Unfortunately, even though Putin has shown good sense in appointing liberal economic advisers – and one hopes he gives greater powers to intelligent people like Economy Minister German Gref – the president has shown little inclination toward fostering democratic institutions in this country.

Instead, Putin seems, like his predecessors, to be looking for administrative solutions to Russia's overarching problem. He thinks that by imposing rules from above, the existing system can be made to function for the better of the country. To him, with better rule, a vertical system of power, respect for law and good economic policies, Russia can become the darling of foreign investors.

But that is not the way for the country to move forward.

Instead, the president needs to begin strengthening local democratic institutions. Grassroots democracy needs to take hold in the country – it is the only hope. There is no better guarantee that the law of the land will be upheld than if every individual citizen has a stake in ensuring that this is the case.

Today, this is a long way from reality. The signals that have been going out to the security agencies are the exact opposite. These agencies are enforcing the current contradictory and chaotic laws at a local level with the zeal of commissars.

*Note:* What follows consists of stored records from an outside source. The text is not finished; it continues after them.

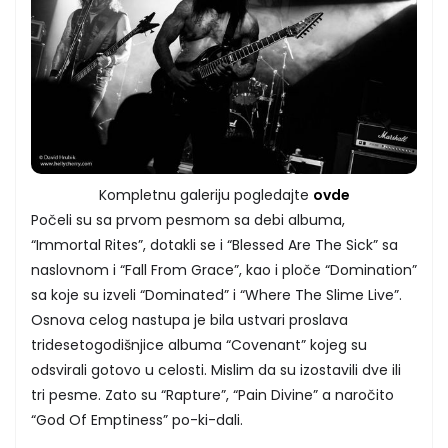
Kompletnu galeriju pogledajte
ovde
Počeli su sa prvom pesmom sa debi albuma,
“Immortal Rites”, dotakli se i “Blessed Are The Sick” sa
naslovnom i “Fall From Grace”, kao i ploče “Domination”
sa koje su izveli “Dominated” i “Where The Slime Live”.
Osnova celog nastupa je bila ustvari proslava
tridesetogodišnjice albuma “Covenant” kojeg su
odsvirali gotovo u celosti. Mislim da su izostavili dve ili
tri pesme. Zato su “Rapture”, “Pain Divine” a naročito
“God Of Emptiness” po-ki-dali.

They are, just as effectively as the federal government, using laws selectively to target and destroy political opponents.

At best, continuing down this path will lead Russia to a Chinese version of democracy and the free market. At worst, lacking a binding ideology and party discipline, it will be a recipe for arbitrary rule and, in turn, chaos.

Indeed, what Putin has achieved to date is the easy part of the job – macroeconomic reform is not hard to implement, particularly with a servile Duma lower house and a toothless Federation Council.

If he is to really make a breakthrough, all the president's energy needs to be directed toward grassroots reform and the implementation of policy. The latter will prove virtually impossible without a complete overhaul of Russia's bureaucratic structure. The government cannot simply dismiss a few thousand bureaucrats, though that would be a good start. It needs to go for root and branch reform.

The president also needs to make clear that the overriding principle today is respect for the institutions of democracy. That means ensuring a free and independent press, an independent electoral commission and an independent judiciary.

If Putin follows this course, he will create a self-sustaining administrative system for Russia that will demand – and ensure – better of its leaders.

At the moment, the media is obsessed with the fate of the mighty few – men who are irrelevant in the bigger scheme of things. The details that shade-in the bigger picture are far more important. Attention needs to be devoted to every region, okrug, city, town and village.

That is the critical issue that Putin must address. If he fails to tackle this priority task, then all the work he has done so far – and might do in the future – will amount to nothing.